Since the records include pictures, leave those out while you reproduce exactly and only the lines from the one containing "respond to your emails" through the one containing "Terms and Conditions", inclusive.

### Data provided:
+++

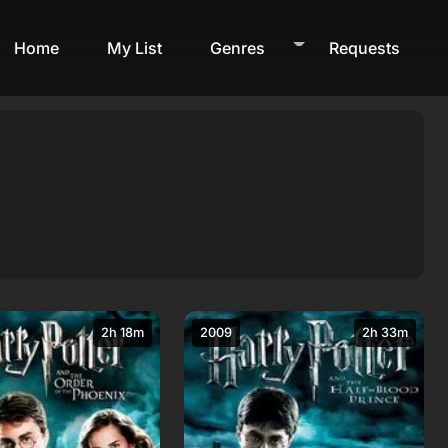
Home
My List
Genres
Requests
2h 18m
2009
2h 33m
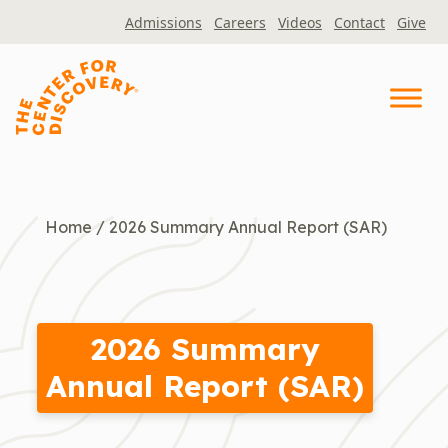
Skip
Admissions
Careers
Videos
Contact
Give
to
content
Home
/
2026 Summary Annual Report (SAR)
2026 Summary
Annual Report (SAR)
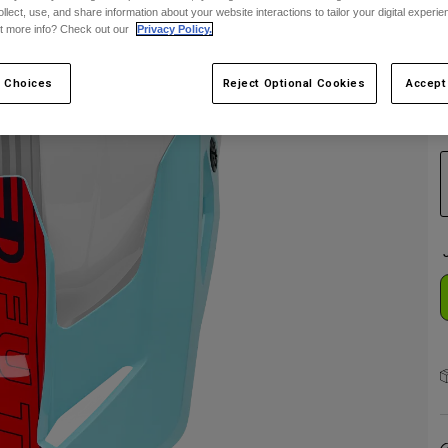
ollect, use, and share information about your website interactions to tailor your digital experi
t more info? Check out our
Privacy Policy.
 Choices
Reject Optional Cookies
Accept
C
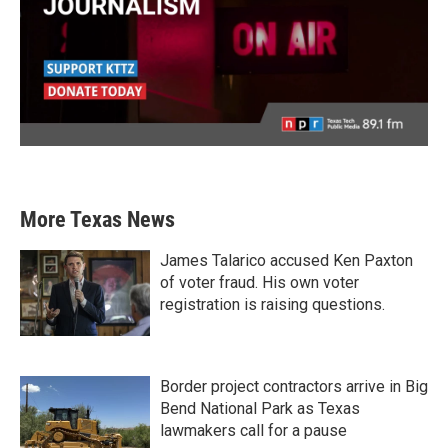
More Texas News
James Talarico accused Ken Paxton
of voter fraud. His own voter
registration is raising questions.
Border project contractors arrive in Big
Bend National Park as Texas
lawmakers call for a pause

+++

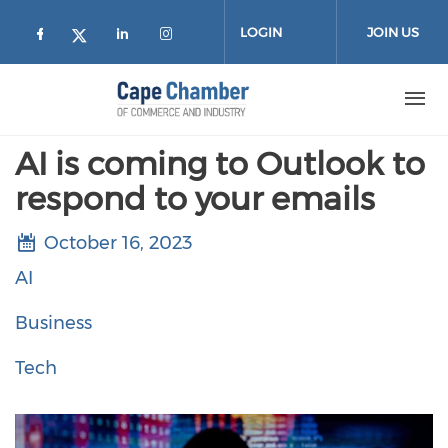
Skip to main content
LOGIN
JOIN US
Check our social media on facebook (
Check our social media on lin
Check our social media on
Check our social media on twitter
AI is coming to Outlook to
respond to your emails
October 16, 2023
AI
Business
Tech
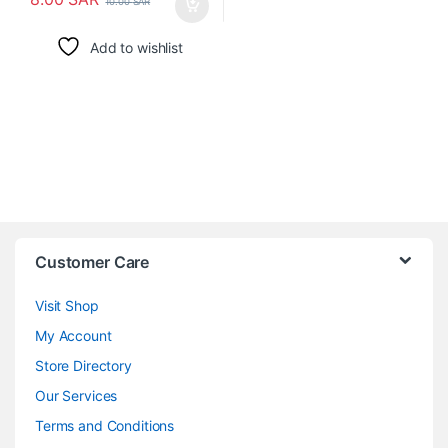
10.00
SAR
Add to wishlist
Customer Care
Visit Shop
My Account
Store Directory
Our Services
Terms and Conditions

+++

### Result:
respond to your emails
October 16, 2023
AI
Business
Tech
10.00
SAR
Add to wishlist
Customer Care
Visit Shop
My Account
Store Directory
Our Services
Terms and Conditions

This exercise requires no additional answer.